The Centre received funding of £11m from the Economic and Social Research Council and builds capacity with shared leadership between the University of Leeds and University College London, with additional partners at the University of Liverpool and the University of Oxford.

The Centre

Professor of Spatial Analysis and Policy & Director of the CDRC at Leeds, Mark Birkin, has spent a number of years working with retailers and leads the project. The main aim of this project is to open up those resources to academic research and find ways in which value can be extracted to benefit business, government and society at large.

“Data from retailers is interesting to us, as geographers, as we can learn about mobility on a short, medium and long term basis. It’s also of importance to our partners in the University’s Business School as they can look into consumer behaviours. Environmentalists are interested, too – in green consumption patterns and sustainability, for example. We think this Data Centre will answer a whole host of social science questions.
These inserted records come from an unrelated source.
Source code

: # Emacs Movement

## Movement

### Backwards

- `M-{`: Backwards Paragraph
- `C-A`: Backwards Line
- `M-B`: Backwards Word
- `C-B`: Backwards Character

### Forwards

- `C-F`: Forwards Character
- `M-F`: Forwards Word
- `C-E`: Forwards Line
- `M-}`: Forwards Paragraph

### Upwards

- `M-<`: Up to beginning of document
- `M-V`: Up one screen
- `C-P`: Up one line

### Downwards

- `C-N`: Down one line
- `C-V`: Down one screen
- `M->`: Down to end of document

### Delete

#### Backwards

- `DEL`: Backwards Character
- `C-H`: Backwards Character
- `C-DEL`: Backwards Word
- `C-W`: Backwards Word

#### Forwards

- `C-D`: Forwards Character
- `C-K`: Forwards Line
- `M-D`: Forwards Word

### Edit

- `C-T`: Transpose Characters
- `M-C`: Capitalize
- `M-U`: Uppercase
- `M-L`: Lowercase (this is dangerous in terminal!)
The OmniGlobe helps display visualisations of big data at the Leeds Institute for Data Analytics

How will data be used?

“Analysing good quality data will help to inform policy, development, implementation and evaluation. In terms of location planning, for example, this is helpful not just for retailers but also for schools, police stations and hospitals. We have a complex and aging population, and understanding how they move about helps us plan how we can support them.”

The Centre will have a state-of-the-art data infrastructure with three secure access sites throughout the UK, one of which will be located here at the University. “Data will be available to anyone who is interested. Not just geographers, environmentalists and business students, but other academics, too – criminologists, for instance. Rather than looking at data on an individual level, we’ll deal with broader social, demographic and behaviour patterns.

“We see our work taking place on a number of levels. We will acquire data from retailers and work with them to identify how they can analyse consumer patterns to improve their products and services, whilst at the same time providing a service to researchers and undertaking research ourselves.

The Centre will also offer training and education, ranging from introductory courses for postgraduate students through to advanced training for data scientists. “Undergraduates will benefit too, we’re already closely involved in teaching undergraduates using new data sources, this will ensure that our graduates have the necessary skills to prosper in the global big data economy.

Working in partnership

Just a few months into the project, and a wide range of retailers have shown an interest, we are currently meeting with a number of these to discuss how we can work together in the future.

“We need to establish broader agreements for data sharing. Retailers are understandably concerned about handing over data due to competition worries, however like the medical bioinformatics centre, the CDRC has rigorous controls and procedures in place to protect the data. We’ve already got one retailer on board, and hope to have at least half a dozen signed up by the end of our first year.”

Whilst the two data centres operate independently, the strong synergies between them could prove invaluable in the future. Professor Birkin explains, “If we were able to combine data from the Medical Bioinformatics Centre with insights from consumer research, we could help with a range of challenges that are of national interest. For example, we could trace relationships between shopping habits and health outcomes, such as obesity or diabetes.” Yet, such research requires a number of ethical considerations, so there is no commitment either way to share data at this stage. So far, each centre has more than enough research projects already lining up to use its own independent datasets.

This article was updated on 20 January 2016 to reflect the full scale of the ESRC’s investment.